**PASSAGE SHOWN**
- Official name: Allai Khwar Hydropower Plant
- Location: Allai, Battagram, Khyber Pakhtunkhwa
- Coordinates: 34°51′30.85″N 073°01′15.58″E﻿ / ﻿34.8585694°N 73.0209944°E
- Status: Operational
- Construction began: January 2005 (completed on 4 March 2013)
- Opening date: 25 March 2012
- Owner: Water and Power Development Authority (WAPDA)

Dam and spillways
- Type of dam: RCC
- Impounds: Allai Khwar River
- Height: 51 m (167 ft)
- Length: 88 m (289 ft)

Power Station
- Commission date: 2012
- Hydraulic head: 687 m (2,254 ft)
- Turbines: 2 x 60.5 MW Pelton-type
- Installed capacity: 121 MW
- Annual generation: 463 million units (GWh)

= Allai Khwar Hydropower Plant =

Dam in Khyber Pakhtunkhwa, Pakistan

The Allai Khwar Hydropower Plant is a run-of-the-river, high head project of 687 metres, located in the Battagram District on the Allai Khwar River, a left bank tributary of the Indus River in Khyber Pakhtunkhwa province, Pakistan. It is approximately 245 km from the federal capital of Islamabad and 330 km from the provincial capital of Peshawar.

The total electricity generation capacity of the Allai Khwar Plant is 121 MW. There are two Pelton-type turbine based electricity generating units of 60.5 MW installed at the Allai Khwar Hydroelectric Station, with a total average annual generation yield of 463 million units (GWh) of least expensive electricity. The project was completed by the technical assistance of international corporations via a consortium between local and Chinese firms headed by Dongfang Electric, which was responsible for the civil works. The E&M works were carried out by Andritz Hydro GmbH Austria. The transmission line was laid by the North East China Electric Power Corporation with the assistance of a local firm, Imperial Construction Company (ICC) from Lahore.

**Extracted data entries**
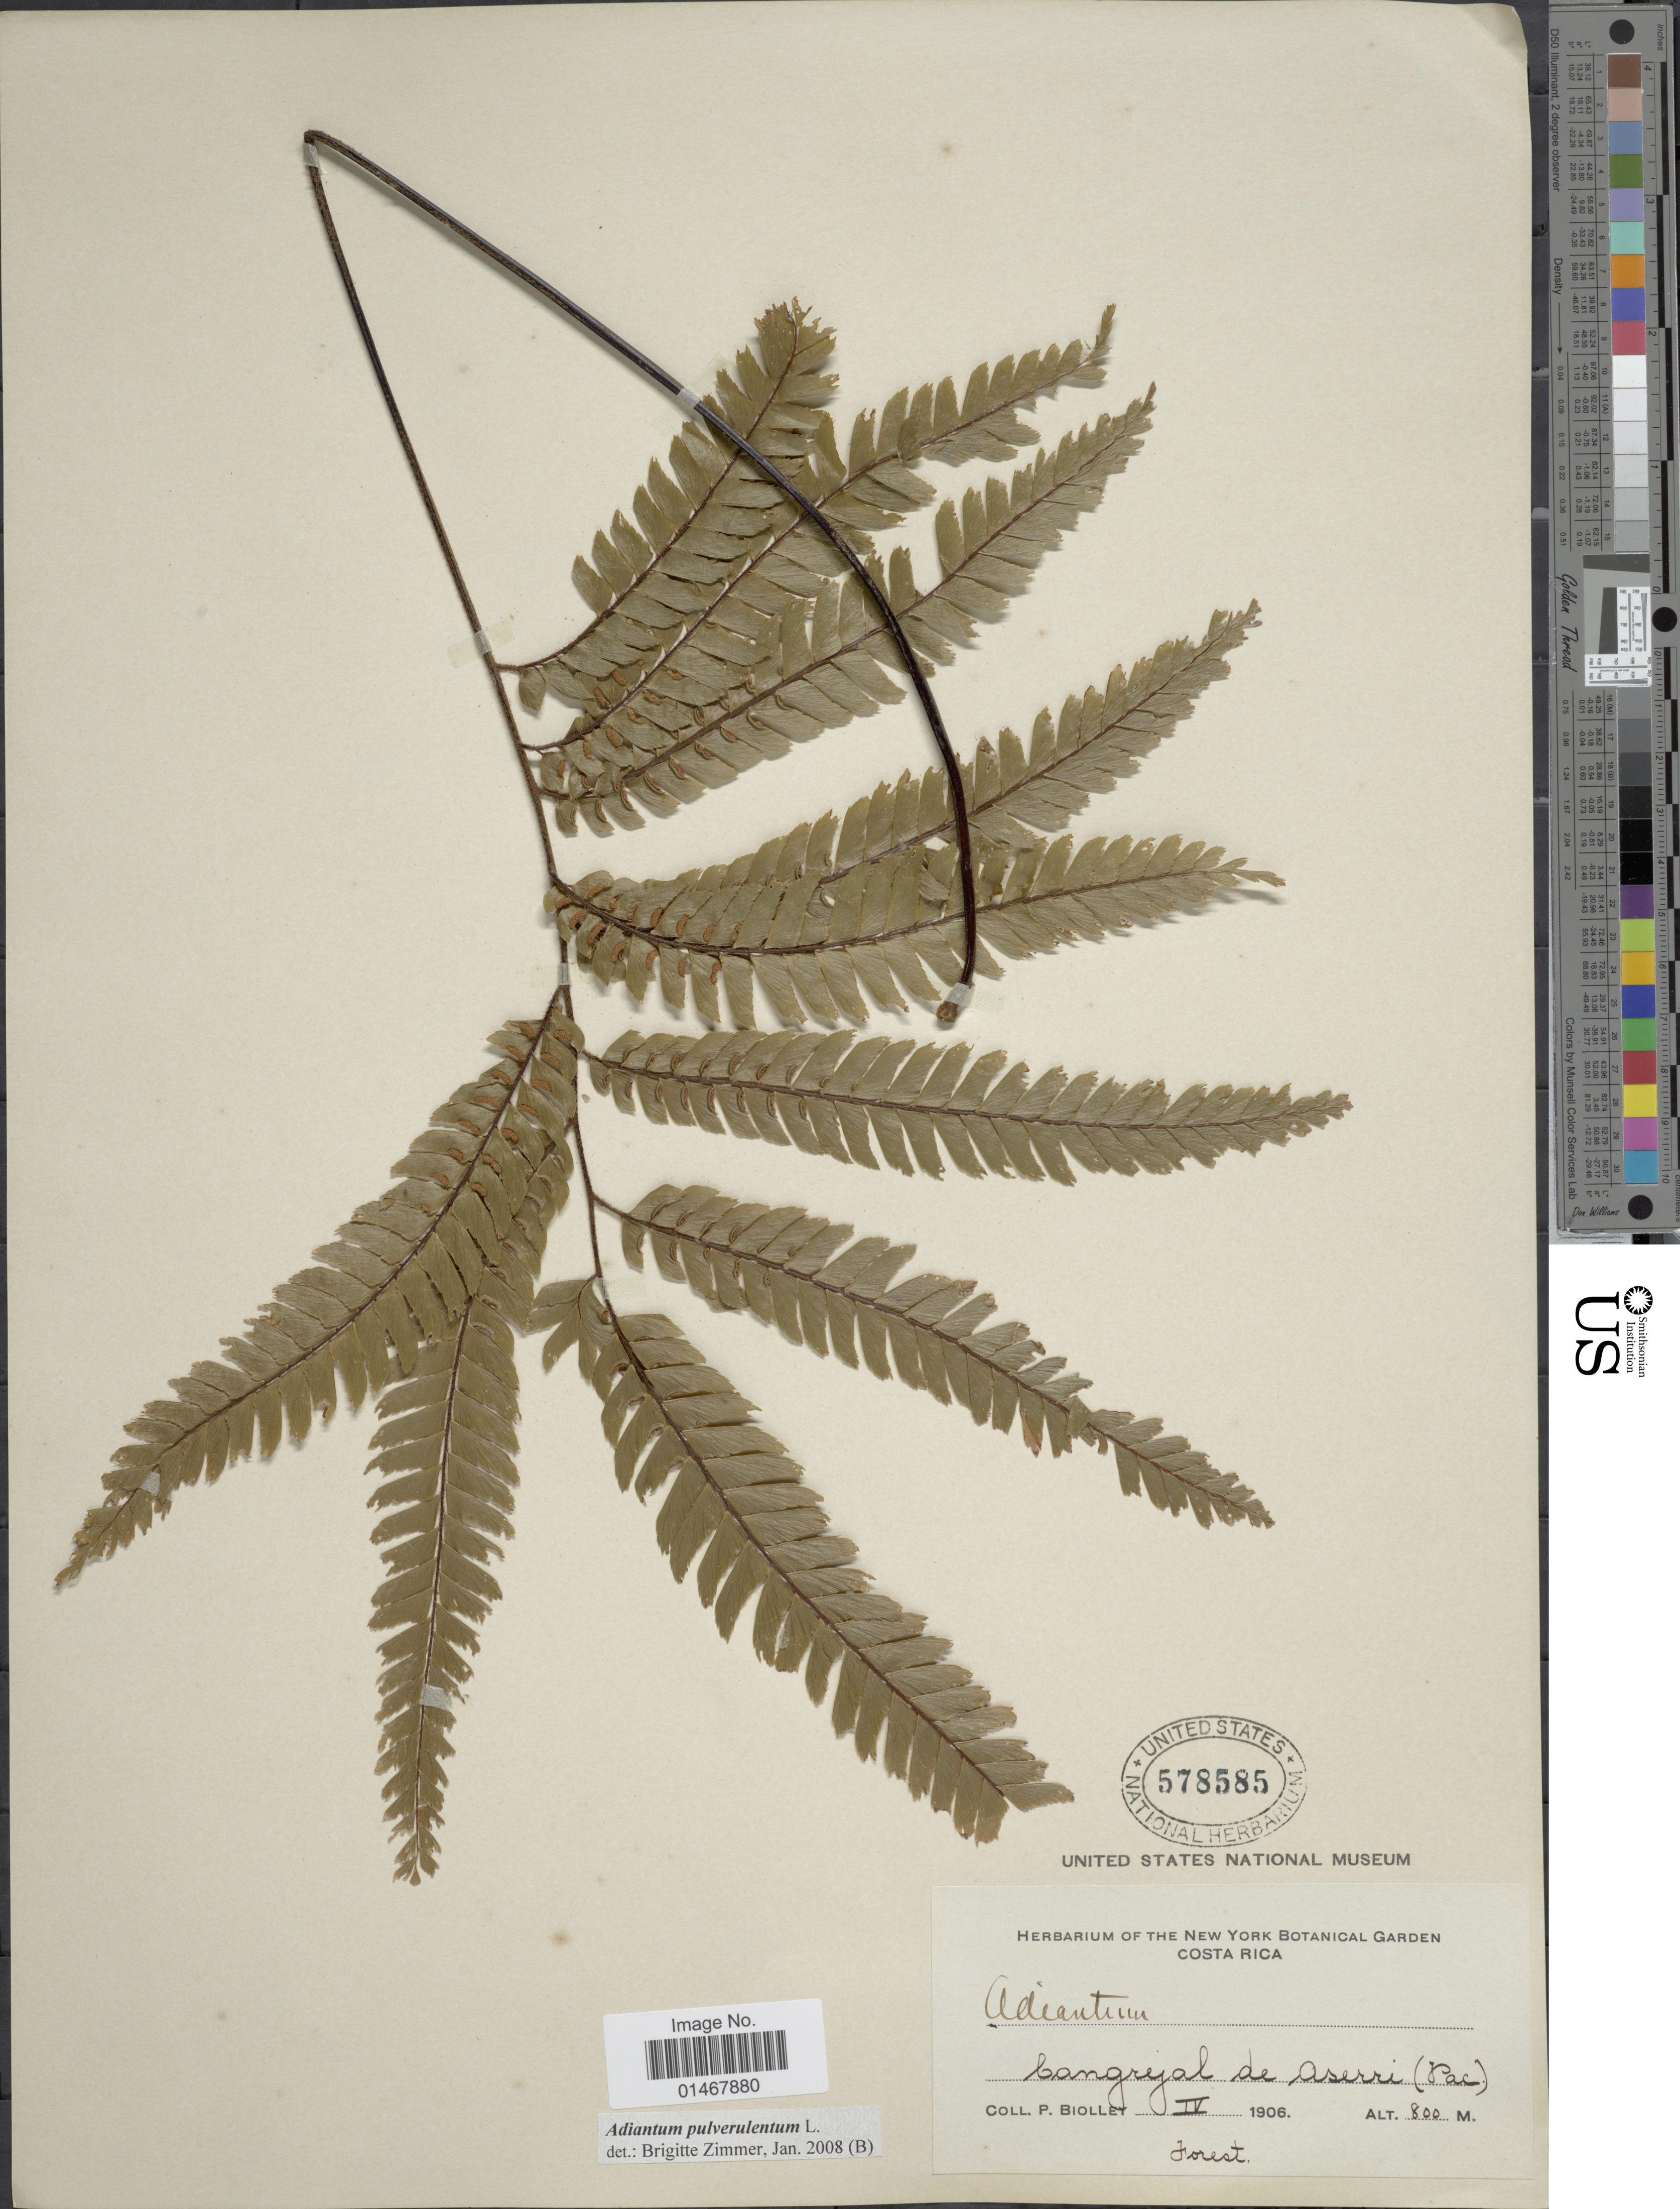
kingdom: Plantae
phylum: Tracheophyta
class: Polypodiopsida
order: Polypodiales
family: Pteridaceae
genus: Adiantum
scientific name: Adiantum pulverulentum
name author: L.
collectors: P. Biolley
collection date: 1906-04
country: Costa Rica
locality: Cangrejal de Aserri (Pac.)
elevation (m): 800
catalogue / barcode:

**TASKS TO CARRY OUT**
1. Update the Allai Khwar article starting at "Dam in Khyber" and ending at "capital of Peshawar.", replacing "federal capital" with "national capital".
2. According to the Allai Khwar article, which company carried out the E&M works?
3. Proceed with the Allai Khwar article from its last sentence.
The material has no connection to the Allai Khwar article.

**RESULTS**
1.
Dam in Khyber Pakhtunkhwa, Pakistan

The Allai Khwar Hydropower Plant is a run-of-the-river, high head project of 687 metres, located in the Battagram District on the Allai Khwar River, a left bank tributary of the Indus River in Khyber Pakhtunkhwa province, Pakistan. It is approximately 245 km from the national capital of Islamabad and 330 km from the provincial capital of Peshawar.

2. Andritz Hydro GmbH Austria carried out the E&M works.

3.
==Financing==
The Islamic Development Bank (IDB) provided a loan of US$38.435 million from July 2009 onwards to complete the remaining works on the project. The total cost of the project is estimated to be PKR 13.8 billion. The annual benefits of the project are estimated to be around PKR 4.5 billions.

==Construction==
Construction of the Khan Khwar Hydropower Plant commenced in January 2005, and the project was completed in March 2013. The power house went into commercial operation on 25 March 2010. The project was officially inaugurated on 4 March 2013 by President of Pakistan Asif Ali Zardari. The Chinese firm handed over the project to the Water and Power Development Authority on 8 October 2013.

Dam:
Type: RCC
Length: 88 m.
Height: 51 m.
Design discharge: 29 Cusecs
Design head: 687 m.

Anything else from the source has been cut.